**Task prompt:** Set down the lines of the data exactly, starting at the first and stopping after the line containing "22 6 月, 2026".

**Provided data:**
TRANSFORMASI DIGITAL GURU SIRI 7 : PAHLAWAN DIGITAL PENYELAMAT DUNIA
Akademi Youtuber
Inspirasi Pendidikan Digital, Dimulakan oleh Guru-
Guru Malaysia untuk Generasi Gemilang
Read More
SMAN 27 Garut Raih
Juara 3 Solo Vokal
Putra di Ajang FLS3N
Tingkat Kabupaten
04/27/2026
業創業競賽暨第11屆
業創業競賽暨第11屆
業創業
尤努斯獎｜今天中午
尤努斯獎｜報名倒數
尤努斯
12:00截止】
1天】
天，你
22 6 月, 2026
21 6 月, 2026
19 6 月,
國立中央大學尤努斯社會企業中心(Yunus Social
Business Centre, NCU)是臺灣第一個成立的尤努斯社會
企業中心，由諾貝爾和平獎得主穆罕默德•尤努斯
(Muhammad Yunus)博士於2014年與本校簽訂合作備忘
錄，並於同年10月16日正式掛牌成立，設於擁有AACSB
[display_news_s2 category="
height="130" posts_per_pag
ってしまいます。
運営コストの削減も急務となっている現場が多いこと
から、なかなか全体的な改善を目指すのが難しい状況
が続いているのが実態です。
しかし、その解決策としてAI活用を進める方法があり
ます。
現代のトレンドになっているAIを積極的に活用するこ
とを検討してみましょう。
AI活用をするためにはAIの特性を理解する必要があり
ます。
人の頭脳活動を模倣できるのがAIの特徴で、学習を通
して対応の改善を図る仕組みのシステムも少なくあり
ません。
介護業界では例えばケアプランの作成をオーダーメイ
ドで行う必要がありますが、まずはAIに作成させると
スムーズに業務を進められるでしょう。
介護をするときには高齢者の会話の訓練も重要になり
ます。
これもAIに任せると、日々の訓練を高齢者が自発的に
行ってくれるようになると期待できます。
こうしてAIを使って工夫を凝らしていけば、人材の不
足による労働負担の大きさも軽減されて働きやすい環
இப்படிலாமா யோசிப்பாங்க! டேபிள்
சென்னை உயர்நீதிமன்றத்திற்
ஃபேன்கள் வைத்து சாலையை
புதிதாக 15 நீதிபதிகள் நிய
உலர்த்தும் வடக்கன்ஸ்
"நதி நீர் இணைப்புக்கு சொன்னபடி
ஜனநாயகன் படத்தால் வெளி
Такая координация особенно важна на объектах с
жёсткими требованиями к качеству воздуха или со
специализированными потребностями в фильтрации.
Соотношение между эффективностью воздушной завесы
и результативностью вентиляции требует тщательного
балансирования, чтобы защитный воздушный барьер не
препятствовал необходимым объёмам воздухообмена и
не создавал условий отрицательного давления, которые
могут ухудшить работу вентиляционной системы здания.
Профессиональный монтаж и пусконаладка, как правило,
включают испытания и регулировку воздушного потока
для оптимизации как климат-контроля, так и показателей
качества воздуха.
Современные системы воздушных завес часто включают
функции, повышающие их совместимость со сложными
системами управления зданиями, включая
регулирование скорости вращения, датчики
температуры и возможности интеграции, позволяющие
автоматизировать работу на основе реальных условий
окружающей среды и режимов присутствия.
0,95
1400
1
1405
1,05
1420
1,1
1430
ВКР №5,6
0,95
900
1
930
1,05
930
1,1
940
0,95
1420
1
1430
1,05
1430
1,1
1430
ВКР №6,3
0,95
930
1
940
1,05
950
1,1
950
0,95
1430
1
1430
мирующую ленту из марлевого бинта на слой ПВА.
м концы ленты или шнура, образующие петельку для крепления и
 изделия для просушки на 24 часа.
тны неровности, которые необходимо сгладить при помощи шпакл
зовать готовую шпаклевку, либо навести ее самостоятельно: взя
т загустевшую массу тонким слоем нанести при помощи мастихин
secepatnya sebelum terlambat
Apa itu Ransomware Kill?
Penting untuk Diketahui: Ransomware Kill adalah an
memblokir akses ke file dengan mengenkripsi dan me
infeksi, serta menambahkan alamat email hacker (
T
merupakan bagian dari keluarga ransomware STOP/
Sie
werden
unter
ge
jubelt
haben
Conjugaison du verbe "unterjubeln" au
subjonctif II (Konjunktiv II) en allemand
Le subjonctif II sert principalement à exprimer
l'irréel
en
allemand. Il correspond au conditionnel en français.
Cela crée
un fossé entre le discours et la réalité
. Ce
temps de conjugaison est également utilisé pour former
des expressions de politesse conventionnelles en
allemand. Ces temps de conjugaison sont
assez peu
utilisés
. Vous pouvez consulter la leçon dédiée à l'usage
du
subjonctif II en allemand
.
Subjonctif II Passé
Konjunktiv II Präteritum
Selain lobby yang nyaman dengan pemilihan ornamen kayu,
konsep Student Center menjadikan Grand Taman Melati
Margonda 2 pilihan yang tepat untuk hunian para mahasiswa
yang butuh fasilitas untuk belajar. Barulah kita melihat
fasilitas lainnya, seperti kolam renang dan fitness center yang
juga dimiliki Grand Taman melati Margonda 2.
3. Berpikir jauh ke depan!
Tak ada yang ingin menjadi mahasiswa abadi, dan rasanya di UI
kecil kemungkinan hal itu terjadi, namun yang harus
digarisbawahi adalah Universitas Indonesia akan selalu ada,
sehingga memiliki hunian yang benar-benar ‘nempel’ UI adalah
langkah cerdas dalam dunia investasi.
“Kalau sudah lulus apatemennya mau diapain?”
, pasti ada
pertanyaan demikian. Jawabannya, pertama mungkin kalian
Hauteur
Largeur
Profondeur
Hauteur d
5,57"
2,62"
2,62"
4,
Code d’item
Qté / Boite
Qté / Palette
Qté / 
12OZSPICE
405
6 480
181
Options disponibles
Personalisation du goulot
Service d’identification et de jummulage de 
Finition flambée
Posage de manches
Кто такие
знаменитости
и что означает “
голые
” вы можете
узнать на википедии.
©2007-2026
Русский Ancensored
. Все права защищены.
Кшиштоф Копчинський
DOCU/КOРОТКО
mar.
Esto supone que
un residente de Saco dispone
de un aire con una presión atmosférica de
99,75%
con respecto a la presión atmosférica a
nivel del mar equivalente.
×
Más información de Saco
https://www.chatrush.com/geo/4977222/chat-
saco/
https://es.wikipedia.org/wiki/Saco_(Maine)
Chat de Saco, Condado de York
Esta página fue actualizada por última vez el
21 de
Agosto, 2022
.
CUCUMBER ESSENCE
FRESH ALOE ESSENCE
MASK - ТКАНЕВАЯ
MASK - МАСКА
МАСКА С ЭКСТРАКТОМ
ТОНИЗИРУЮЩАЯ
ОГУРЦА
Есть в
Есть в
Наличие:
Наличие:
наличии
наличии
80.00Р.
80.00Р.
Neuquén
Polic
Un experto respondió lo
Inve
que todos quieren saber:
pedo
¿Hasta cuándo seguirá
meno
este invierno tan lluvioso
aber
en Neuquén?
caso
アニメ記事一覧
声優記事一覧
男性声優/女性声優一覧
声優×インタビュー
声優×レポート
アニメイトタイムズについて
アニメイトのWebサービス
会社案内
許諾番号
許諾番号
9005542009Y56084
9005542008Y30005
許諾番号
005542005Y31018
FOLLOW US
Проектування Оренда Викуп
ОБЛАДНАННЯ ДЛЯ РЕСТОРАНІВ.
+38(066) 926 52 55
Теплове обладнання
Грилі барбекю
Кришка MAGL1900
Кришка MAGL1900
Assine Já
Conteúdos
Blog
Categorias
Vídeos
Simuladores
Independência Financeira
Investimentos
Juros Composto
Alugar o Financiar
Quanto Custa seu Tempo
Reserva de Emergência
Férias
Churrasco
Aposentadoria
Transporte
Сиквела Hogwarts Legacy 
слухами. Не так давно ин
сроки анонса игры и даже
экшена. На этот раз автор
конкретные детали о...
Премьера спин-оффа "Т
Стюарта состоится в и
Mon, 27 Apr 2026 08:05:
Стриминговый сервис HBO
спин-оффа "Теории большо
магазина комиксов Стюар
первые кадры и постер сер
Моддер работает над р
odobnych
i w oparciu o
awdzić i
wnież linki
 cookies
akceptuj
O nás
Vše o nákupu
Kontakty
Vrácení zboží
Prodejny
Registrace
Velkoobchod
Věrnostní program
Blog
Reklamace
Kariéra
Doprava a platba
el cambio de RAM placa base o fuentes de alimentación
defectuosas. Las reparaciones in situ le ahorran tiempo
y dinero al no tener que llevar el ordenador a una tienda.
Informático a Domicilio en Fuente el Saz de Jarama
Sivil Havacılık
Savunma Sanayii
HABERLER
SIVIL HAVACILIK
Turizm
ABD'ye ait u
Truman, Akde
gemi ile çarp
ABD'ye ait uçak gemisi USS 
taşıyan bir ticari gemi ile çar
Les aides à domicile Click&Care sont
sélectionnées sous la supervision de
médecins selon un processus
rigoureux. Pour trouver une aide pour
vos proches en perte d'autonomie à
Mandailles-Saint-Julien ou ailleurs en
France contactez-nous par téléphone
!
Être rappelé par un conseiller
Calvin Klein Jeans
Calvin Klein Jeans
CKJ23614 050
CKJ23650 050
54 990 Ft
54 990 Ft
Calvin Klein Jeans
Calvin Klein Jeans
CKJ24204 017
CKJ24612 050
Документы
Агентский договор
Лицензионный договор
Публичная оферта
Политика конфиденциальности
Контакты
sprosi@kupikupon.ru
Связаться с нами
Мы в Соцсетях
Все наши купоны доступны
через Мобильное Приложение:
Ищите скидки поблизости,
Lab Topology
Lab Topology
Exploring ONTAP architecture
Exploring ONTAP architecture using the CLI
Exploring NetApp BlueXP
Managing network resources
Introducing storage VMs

**Your response:**
TRANSFORMASI DIGITAL GURU SIRI 7 : PAHLAWAN DIGITAL PENYELAMAT DUNIA
Akademi Youtuber
Inspirasi Pendidikan Digital, Dimulakan oleh Guru-
Guru Malaysia untuk Generasi Gemilang
Read More
SMAN 27 Garut Raih
Juara 3 Solo Vokal
Putra di Ajang FLS3N
Tingkat Kabupaten
04/27/2026
業創業競賽暨第11屆
業創業競賽暨第11屆
業創業
尤努斯獎｜今天中午
尤努斯獎｜報名倒數
尤努斯
12:00截止】
1天】
天，你
22 6 月, 2026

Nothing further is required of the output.